Your answer should hold every line of the records below that contains the string "mScreenWidth".

(Saved data entries)
╭──
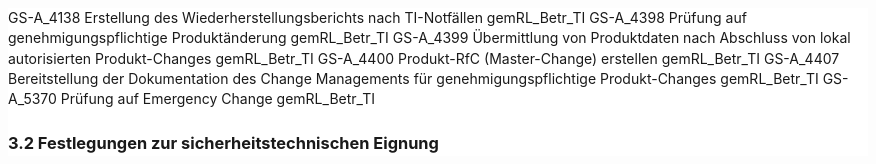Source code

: </td></tr><tr><td>
GS-A_4138

</td><td>
Erstellung des Wiederherstellungsberichts nach TI-Notfällen

</td><td>
gemRL_Betr_TI

</td></tr><tr><td>
GS-A_4398

</td><td>
Prüfung auf genehmigungspflichtige Produktänderung

</td><td>
gemRL_Betr_TI

</td></tr><tr><td>
GS-A_4399

</td><td>
Übermittlung von Produktdaten nach Abschluss von lokal autorisierten
Produkt-Changes

</td><td>
gemRL_Betr_TI

</td></tr><tr><td>
GS-A_4400

</td><td>
Produkt-RfC (Master-Change) erstellen

</td><td>
gemRL_Betr_TI

</td></tr><tr><td>
GS-A_4407

</td><td>
Bereitstellung der Dokumentation des Change Managements für
genehmigungspflichtige Produkt-Changes

</td><td>
gemRL_Betr_TI

</td></tr><tr><td>
GS-A_5370

</td><td>
Prüfung auf Emergency Change

</td><td>
gemRL_Betr_TI

</td></tr></table>

### 3.2 Festlegungen zur sicherheitstechnischen Eignung
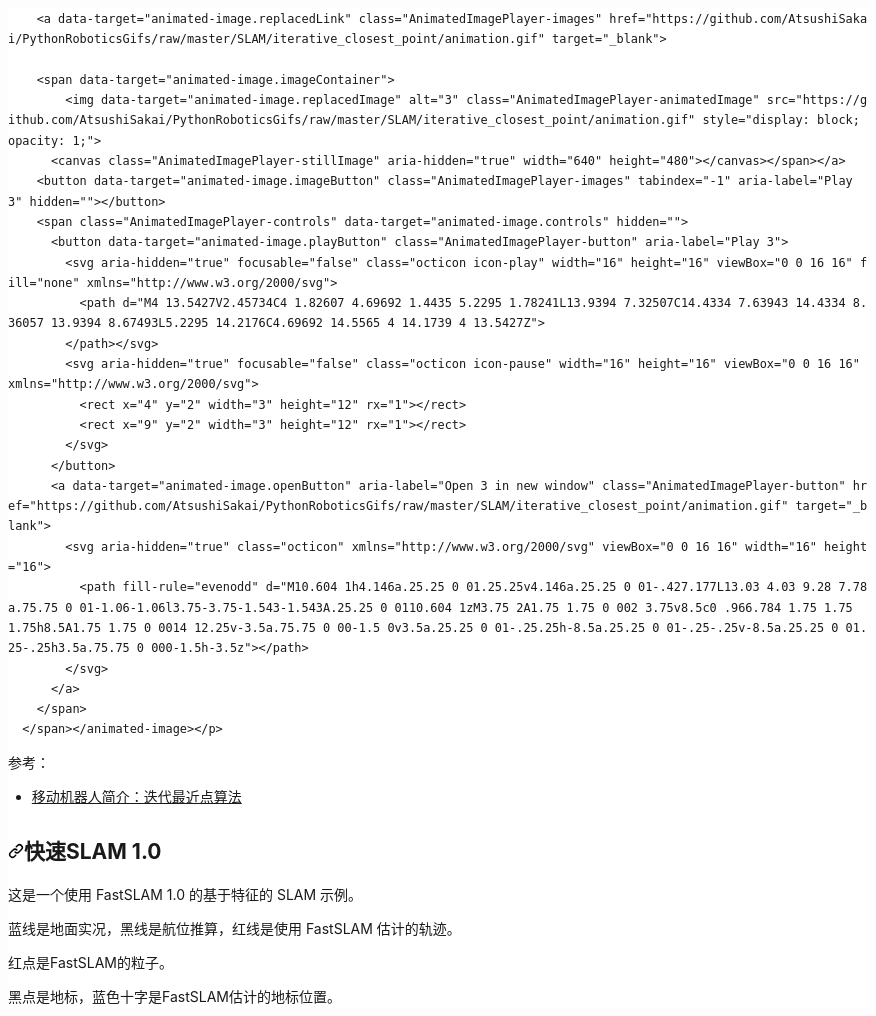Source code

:         <a data-target="animated-image.replacedLink" class="AnimatedImagePlayer-images" href="https://github.com/AtsushiSakai/PythonRoboticsGifs/raw/master/SLAM/iterative_closest_point/animation.gif" target="_blank">
          
        <span data-target="animated-image.imageContainer">
            <img data-target="animated-image.replacedImage" alt="3" class="AnimatedImagePlayer-animatedImage" src="https://github.com/AtsushiSakai/PythonRoboticsGifs/raw/master/SLAM/iterative_closest_point/animation.gif" style="display: block; opacity: 1;">
          <canvas class="AnimatedImagePlayer-stillImage" aria-hidden="true" width="640" height="480"></canvas></span></a>
        <button data-target="animated-image.imageButton" class="AnimatedImagePlayer-images" tabindex="-1" aria-label="Play 3" hidden=""></button>
        <span class="AnimatedImagePlayer-controls" data-target="animated-image.controls" hidden="">
          <button data-target="animated-image.playButton" class="AnimatedImagePlayer-button" aria-label="Play 3">
            <svg aria-hidden="true" focusable="false" class="octicon icon-play" width="16" height="16" viewBox="0 0 16 16" fill="none" xmlns="http://www.w3.org/2000/svg">
              <path d="M4 13.5427V2.45734C4 1.82607 4.69692 1.4435 5.2295 1.78241L13.9394 7.32507C14.4334 7.63943 14.4334 8.36057 13.9394 8.67493L5.2295 14.2176C4.69692 14.5565 4 14.1739 4 13.5427Z">
            </path></svg>
            <svg aria-hidden="true" focusable="false" class="octicon icon-pause" width="16" height="16" viewBox="0 0 16 16" xmlns="http://www.w3.org/2000/svg">
              <rect x="4" y="2" width="3" height="12" rx="1"></rect>
              <rect x="9" y="2" width="3" height="12" rx="1"></rect>
            </svg>
          </button>
          <a data-target="animated-image.openButton" aria-label="Open 3 in new window" class="AnimatedImagePlayer-button" href="https://github.com/AtsushiSakai/PythonRoboticsGifs/raw/master/SLAM/iterative_closest_point/animation.gif" target="_blank">
            <svg aria-hidden="true" class="octicon" xmlns="http://www.w3.org/2000/svg" viewBox="0 0 16 16" width="16" height="16">
              <path fill-rule="evenodd" d="M10.604 1h4.146a.25.25 0 01.25.25v4.146a.25.25 0 01-.427.177L13.03 4.03 9.28 7.78a.75.75 0 01-1.06-1.06l3.75-3.75-1.543-1.543A.25.25 0 0110.604 1zM3.75 2A1.75 1.75 0 002 3.75v8.5c0 .966.784 1.75 1.75 1.75h8.5A1.75 1.75 0 0014 12.25v-3.5a.75.75 0 00-1.5 0v3.5a.25.25 0 01-.25.25h-8.5a.25.25 0 01-.25-.25v-8.5a.25.25 0 01.25-.25h3.5a.75.75 0 000-1.5h-3.5z"></path>
            </svg>
          </a>
        </span>
      </span></animated-image></p>
<p dir="auto"><font style="vertical-align: inherit;"><font style="vertical-align: inherit;">参考：</font></font></p>
<ul dir="auto">
<li><a href="https://cs.gmu.edu/~kosecka/cs685/cs685-icp.pdf" rel="nofollow"><font style="vertical-align: inherit;"><font style="vertical-align: inherit;">移动机器人简介：迭代最近点算法</font></font></a></li>
</ul>
<h2 tabindex="-1" dir="auto"><a id="user-content-fastslam-10" class="anchor" aria-hidden="true" tabindex="-1" href="#fastslam-10"><svg class="octicon octicon-link" viewBox="0 0 16 16" version="1.1" width="16" height="16" aria-hidden="true"><path d="m7.775 3.275 1.25-1.25a3.5 3.5 0 1 1 4.95 4.95l-2.5 2.5a3.5 3.5 0 0 1-4.95 0 .751.751 0 0 1 .018-1.042.751.751 0 0 1 1.042-.018 1.998 1.998 0 0 0 2.83 0l2.5-2.5a2.002 2.002 0 0 0-2.83-2.83l-1.25 1.25a.751.751 0 0 1-1.042-.018.751.751 0 0 1-.018-1.042Zm-4.69 9.64a1.998 1.998 0 0 0 2.83 0l1.25-1.25a.751.751 0 0 1 1.042.018.751.751 0 0 1 .018 1.042l-1.25 1.25a3.5 3.5 0 1 1-4.95-4.95l2.5-2.5a3.5 3.5 0 0 1 4.95 0 .751.751 0 0 1-.018 1.042.751.751 0 0 1-1.042.018 1.998 1.998 0 0 0-2.83 0l-2.5 2.5a1.998 1.998 0 0 0 0 2.83Z"></path></svg></a><font style="vertical-align: inherit;"><font style="vertical-align: inherit;">快速SLAM 1.0</font></font></h2>
<p dir="auto"><font style="vertical-align: inherit;"><font style="vertical-align: inherit;">这是一个使用 FastSLAM 1.0 的基于特征的 SLAM 示例。</font></font></p>
<p dir="auto"><font style="vertical-align: inherit;"><font style="vertical-align: inherit;">蓝线是地面实况，黑线是航位推算，红线是使用 FastSLAM 估计的轨迹。</font></font></p>
<p dir="auto"><font style="vertical-align: inherit;"><font style="vertical-align: inherit;">红点是FastSLAM的粒子。</font></font></p>
<p dir="auto"><font style="vertical-align: inherit;"><font style="vertical-align: inherit;">黑点是地标，蓝色十字是FastSLAM估计的地标位置。</font></font></p>
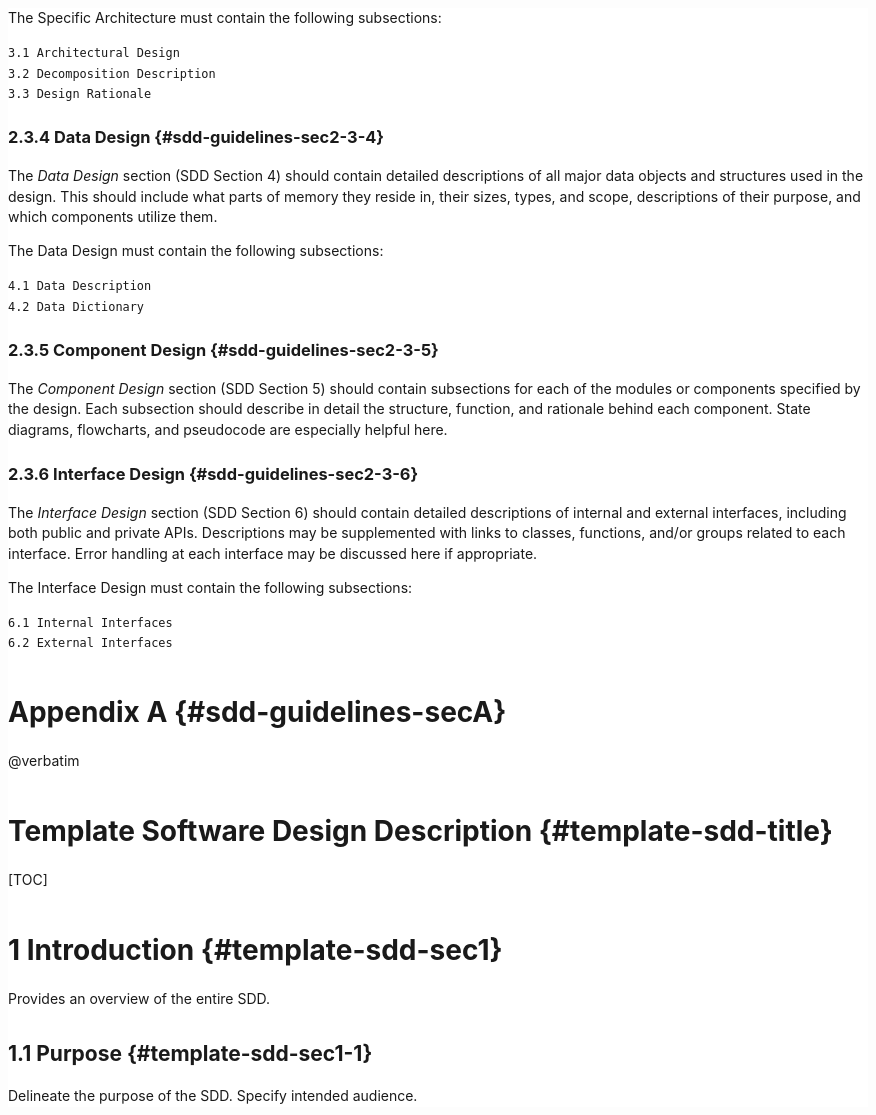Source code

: The Specific Architecture must contain the following subsections:

    3.1 Architectural Design
    3.2 Decomposition Description
    3.3 Design Rationale

### 2.3.4 Data Design {#sdd-guidelines-sec2-3-4}

The *Data Design* section (SDD Section 4) should contain detailed descriptions of all major data objects and structures used in the design. This should include what parts of memory they reside in, their sizes, types, and scope, descriptions of their purpose, and which components utilize them.

The Data Design must contain the following subsections:

    4.1 Data Description
    4.2 Data Dictionary

### 2.3.5 Component Design {#sdd-guidelines-sec2-3-5}

The *Component Design* section (SDD Section 5) should contain subsections for each of the modules or components specified by the design. Each subsection should describe in detail the structure, function, and rationale behind each component. State diagrams, flowcharts, and pseudocode are especially helpful here.

### 2.3.6 Interface Design {#sdd-guidelines-sec2-3-6}

The *Interface Design* section (SDD Section 6) should contain detailed descriptions of internal and external interfaces, including both public and private APIs. Descriptions may be supplemented with links to classes, functions, and/or groups related to each interface. Error handling at each interface may be discussed here if appropriate.

The Interface Design must contain the following subsections:

    6.1 Internal Interfaces
    6.2 External Interfaces

# Appendix A {#sdd-guidelines-secA}

@verbatim
# Template Software Design Description {#template-sdd-title}

[TOC]

# 1 Introduction {#template-sdd-sec1}

Provides an overview of the entire SDD.

## 1.1 Purpose {#template-sdd-sec1-1}

Delineate the purpose of the SDD.
Specify intended audience.

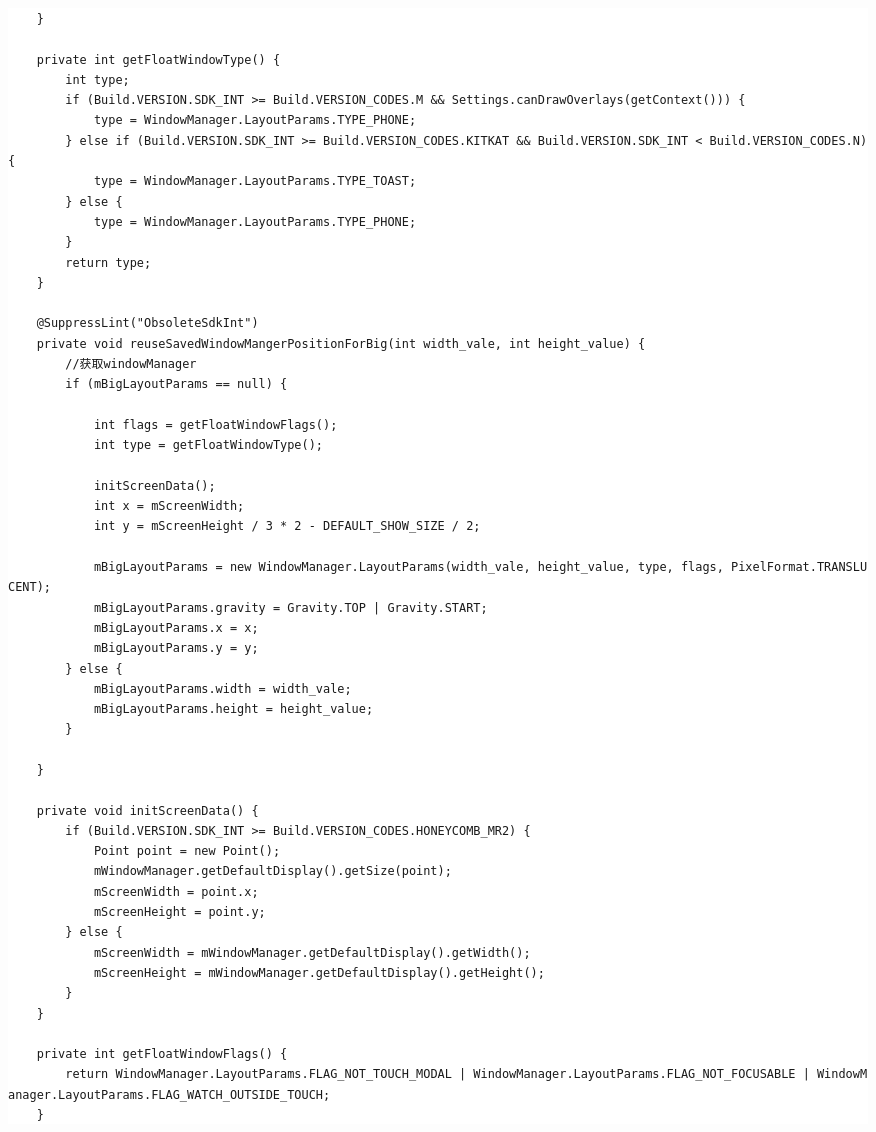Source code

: 	    }

	    private int getFloatWindowType() {
	        int type;
	        if (Build.VERSION.SDK_INT >= Build.VERSION_CODES.M && Settings.canDrawOverlays(getContext())) {
	            type = WindowManager.LayoutParams.TYPE_PHONE;
	        } else if (Build.VERSION.SDK_INT >= Build.VERSION_CODES.KITKAT && Build.VERSION.SDK_INT < Build.VERSION_CODES.N) {
	            type = WindowManager.LayoutParams.TYPE_TOAST;
	        } else {
	            type = WindowManager.LayoutParams.TYPE_PHONE;
	        }
	        return type;
	    }

	    @SuppressLint("ObsoleteSdkInt")
	    private void reuseSavedWindowMangerPositionForBig(int width_vale, int height_value) {
	        //获取windowManager
	        if (mBigLayoutParams == null) {

	            int flags = getFloatWindowFlags();
	            int type = getFloatWindowType();

	            initScreenData();
	            int x = mScreenWidth;
	            int y = mScreenHeight / 3 * 2 - DEFAULT_SHOW_SIZE / 2;

	            mBigLayoutParams = new WindowManager.LayoutParams(width_vale, height_value, type, flags, PixelFormat.TRANSLUCENT);
	            mBigLayoutParams.gravity = Gravity.TOP | Gravity.START;
	            mBigLayoutParams.x = x;
	            mBigLayoutParams.y = y;
	        } else {
	            mBigLayoutParams.width = width_vale;
	            mBigLayoutParams.height = height_value;
	        }

	    }

	    private void initScreenData() {
	        if (Build.VERSION.SDK_INT >= Build.VERSION_CODES.HONEYCOMB_MR2) {
	            Point point = new Point();
	            mWindowManager.getDefaultDisplay().getSize(point);
	            mScreenWidth = point.x;
	            mScreenHeight = point.y;
	        } else {
	            mScreenWidth = mWindowManager.getDefaultDisplay().getWidth();
	            mScreenHeight = mWindowManager.getDefaultDisplay().getHeight();
	        }
	    }

	    private int getFloatWindowFlags() {
	        return WindowManager.LayoutParams.FLAG_NOT_TOUCH_MODAL | WindowManager.LayoutParams.FLAG_NOT_FOCUSABLE | WindowManager.LayoutParams.FLAG_WATCH_OUTSIDE_TOUCH;
	    }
╰──
■ **TASK RESPONSE**:
	            int x = mScreenWidth;
	            mScreenWidth = point.x;
	            mScreenWidth = mWindowManager.getDefaultDisplay().getWidth();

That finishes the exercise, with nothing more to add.